> **Task data**:
···

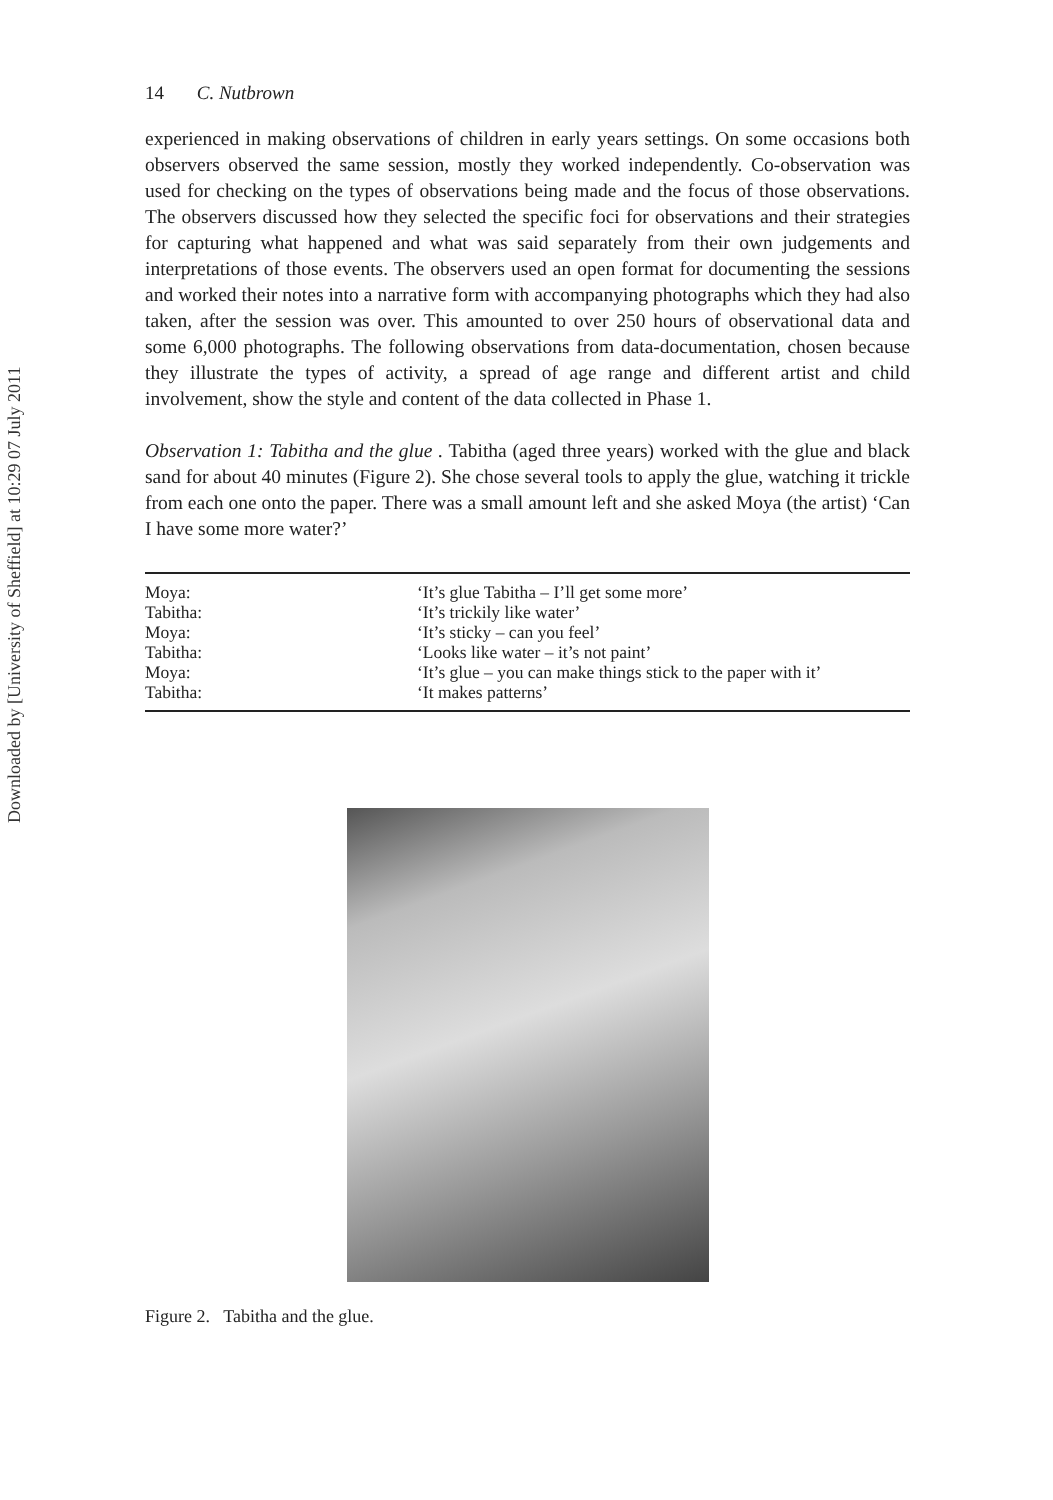Downloaded by [University of Sheffield] at 10:29 07 July 2011
14 C. Nutbrown
experienced in making observations of children in early years settings. On some occasions both observers observed the same session, mostly they worked independently. Co-observation was used for checking on the types of observations being made and the focus of those observations. The observers discussed how they selected the specific foci for observations and their strategies for capturing what happened and what was said separately from their own judgements and interpretations of those events. The observers used an open format for documenting the sessions and worked their notes into a narrative form with accompanying photographs which they had also taken, after the session was over. This amounted to over 250 hours of observational data and some 6,000 photographs. The following observations from data-documentation, chosen because they illustrate the types of activity, a spread of age range and different artist and child involvement, show the style and content of the data collected in Phase 1.
Observation 1: Tabitha and the glue . Tabitha (aged three years) worked with the glue and black sand for about 40 minutes (Figure 2). She chose several tools to apply the glue, watching it trickle from each one onto the paper. There was a small amount left and she asked Moya (the artist) ‘Can I have some more water?’
| Moya: | ‘It’s glue Tabitha – I’ll get some more’ |
| Tabitha: | ‘It’s trickily like water’ |
| Moya: | ‘It’s sticky – can you feel’ |
| Tabitha: | ‘Looks like water – it’s not paint’ |
| Moya: | ‘It’s glue – you can make things stick to the paper with it’ |
| Tabitha: | ‘It makes patterns’ |
Figure 2. Tabitha and the glue.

···

> **Instructions for the task**: Read the entries and pick out all lines that include the word "glue".

> **Response**:
Observation 1: Tabitha and the glue . Tabitha (aged three years) worked with the glue and black sand for about 40 minutes (Figure 2). She chose several tools to apply the glue, watching it trickle from each one onto the paper. There was a small amount left and she asked Moya (the artist) ‘Can I have some more water?’
| Moya: | ‘It’s glue Tabitha – I’ll get some more’ |
| Moya: | ‘It’s glue – you can make things stick to the paper with it’ |
Figure 2. Tabitha and the glue.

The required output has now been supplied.